[Date Prev][Date Next][Thread Prev][Thread Next][Date Index][Thread Index]

[Xen-devel] [RFC 4/4] HACK libxl_exec: Check QEMU status via QMP instead of xenstore



This path is more of a prof of concept reather than a patch as this
would break qemu-trad.

When qemu is restricted, the qemu on the receiving side cann't write
anything to xenstore once the migration is started. So it cann't tell
libxl that it is ready to continue running the guest.

For libxl, the only way to find out if qemu is ready on migrate/restore,
it is to connect to the QMP socket and run "query-status".
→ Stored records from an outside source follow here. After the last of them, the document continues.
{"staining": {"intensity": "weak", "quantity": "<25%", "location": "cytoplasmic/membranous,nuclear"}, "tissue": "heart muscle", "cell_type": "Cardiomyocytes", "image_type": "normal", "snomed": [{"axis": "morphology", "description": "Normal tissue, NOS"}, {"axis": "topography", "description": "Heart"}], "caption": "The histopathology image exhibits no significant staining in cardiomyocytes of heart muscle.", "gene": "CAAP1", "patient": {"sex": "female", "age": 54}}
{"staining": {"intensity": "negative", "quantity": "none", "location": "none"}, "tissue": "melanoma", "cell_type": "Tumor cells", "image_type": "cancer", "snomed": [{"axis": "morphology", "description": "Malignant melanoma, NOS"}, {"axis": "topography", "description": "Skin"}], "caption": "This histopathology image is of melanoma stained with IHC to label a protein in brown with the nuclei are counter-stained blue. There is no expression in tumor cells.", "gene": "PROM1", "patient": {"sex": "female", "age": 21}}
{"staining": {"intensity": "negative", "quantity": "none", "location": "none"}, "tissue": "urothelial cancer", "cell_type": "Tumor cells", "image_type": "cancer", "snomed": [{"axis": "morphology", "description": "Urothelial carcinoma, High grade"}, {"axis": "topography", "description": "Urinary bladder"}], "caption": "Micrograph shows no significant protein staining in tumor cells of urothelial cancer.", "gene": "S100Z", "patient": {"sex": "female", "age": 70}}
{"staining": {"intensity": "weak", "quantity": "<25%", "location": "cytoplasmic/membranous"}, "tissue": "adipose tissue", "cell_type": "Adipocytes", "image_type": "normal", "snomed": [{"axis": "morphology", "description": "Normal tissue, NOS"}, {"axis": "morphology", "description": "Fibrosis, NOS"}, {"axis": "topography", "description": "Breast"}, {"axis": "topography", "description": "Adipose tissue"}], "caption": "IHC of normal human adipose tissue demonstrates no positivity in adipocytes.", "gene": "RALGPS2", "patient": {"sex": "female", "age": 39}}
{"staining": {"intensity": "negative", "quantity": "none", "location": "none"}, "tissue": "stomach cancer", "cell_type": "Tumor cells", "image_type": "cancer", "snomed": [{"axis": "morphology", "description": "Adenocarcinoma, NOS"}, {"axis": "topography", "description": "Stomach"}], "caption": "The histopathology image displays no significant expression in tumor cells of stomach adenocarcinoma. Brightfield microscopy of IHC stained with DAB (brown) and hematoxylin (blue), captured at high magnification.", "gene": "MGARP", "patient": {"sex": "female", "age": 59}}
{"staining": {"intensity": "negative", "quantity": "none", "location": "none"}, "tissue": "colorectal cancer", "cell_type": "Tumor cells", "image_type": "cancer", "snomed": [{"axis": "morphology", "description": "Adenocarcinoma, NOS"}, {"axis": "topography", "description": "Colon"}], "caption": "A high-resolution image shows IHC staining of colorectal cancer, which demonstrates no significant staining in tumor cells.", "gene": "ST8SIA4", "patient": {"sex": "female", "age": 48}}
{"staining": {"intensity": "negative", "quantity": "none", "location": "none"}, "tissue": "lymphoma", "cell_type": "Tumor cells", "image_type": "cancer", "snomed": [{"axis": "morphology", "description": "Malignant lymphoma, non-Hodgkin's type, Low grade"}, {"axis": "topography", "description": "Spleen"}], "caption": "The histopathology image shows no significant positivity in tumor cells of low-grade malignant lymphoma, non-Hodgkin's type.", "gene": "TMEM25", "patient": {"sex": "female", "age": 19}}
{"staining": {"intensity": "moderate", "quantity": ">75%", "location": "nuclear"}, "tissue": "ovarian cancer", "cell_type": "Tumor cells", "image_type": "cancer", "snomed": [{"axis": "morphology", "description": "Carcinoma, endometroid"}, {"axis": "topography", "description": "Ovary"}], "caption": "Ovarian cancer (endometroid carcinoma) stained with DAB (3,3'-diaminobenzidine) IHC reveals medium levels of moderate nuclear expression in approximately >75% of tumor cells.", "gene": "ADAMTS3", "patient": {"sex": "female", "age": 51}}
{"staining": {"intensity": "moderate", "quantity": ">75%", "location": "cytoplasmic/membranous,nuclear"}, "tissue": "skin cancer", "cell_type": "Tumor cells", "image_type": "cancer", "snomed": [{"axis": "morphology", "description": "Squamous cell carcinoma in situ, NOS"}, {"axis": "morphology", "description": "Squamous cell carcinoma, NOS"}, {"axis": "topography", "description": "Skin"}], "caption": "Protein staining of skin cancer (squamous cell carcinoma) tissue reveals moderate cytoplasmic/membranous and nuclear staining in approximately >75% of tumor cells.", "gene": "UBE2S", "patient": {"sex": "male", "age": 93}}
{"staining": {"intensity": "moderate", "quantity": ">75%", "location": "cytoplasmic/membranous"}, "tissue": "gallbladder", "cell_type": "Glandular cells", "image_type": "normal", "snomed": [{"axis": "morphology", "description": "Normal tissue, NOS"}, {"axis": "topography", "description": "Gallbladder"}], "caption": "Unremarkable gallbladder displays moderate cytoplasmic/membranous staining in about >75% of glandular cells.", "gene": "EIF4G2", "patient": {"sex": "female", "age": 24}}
This patch succeed in implementing that, but QMP doesn't fit well with
the libxl__ev_* infrastructure. One main issue would be qmp_open(), it
tries to connect to the QMP socket during 5 seconds without ever giving
back the hand to libxl.

Also right now, xswait is disabled, but libxl could check both
xenstore and QMP at the same time.

Signed-off-by: Anthony PERARD <anthony.perard@xxxxxxxxxx>
---
 tools/libxl/libxl_dm.c       |  3 ++
 tools/libxl/libxl_exec.c     | 95 ++++++++++++++++++++++++++++++++++++++++----
 tools/libxl/libxl_internal.h | 14 +++++++
 3 files changed, 105 insertions(+), 7 deletions(-)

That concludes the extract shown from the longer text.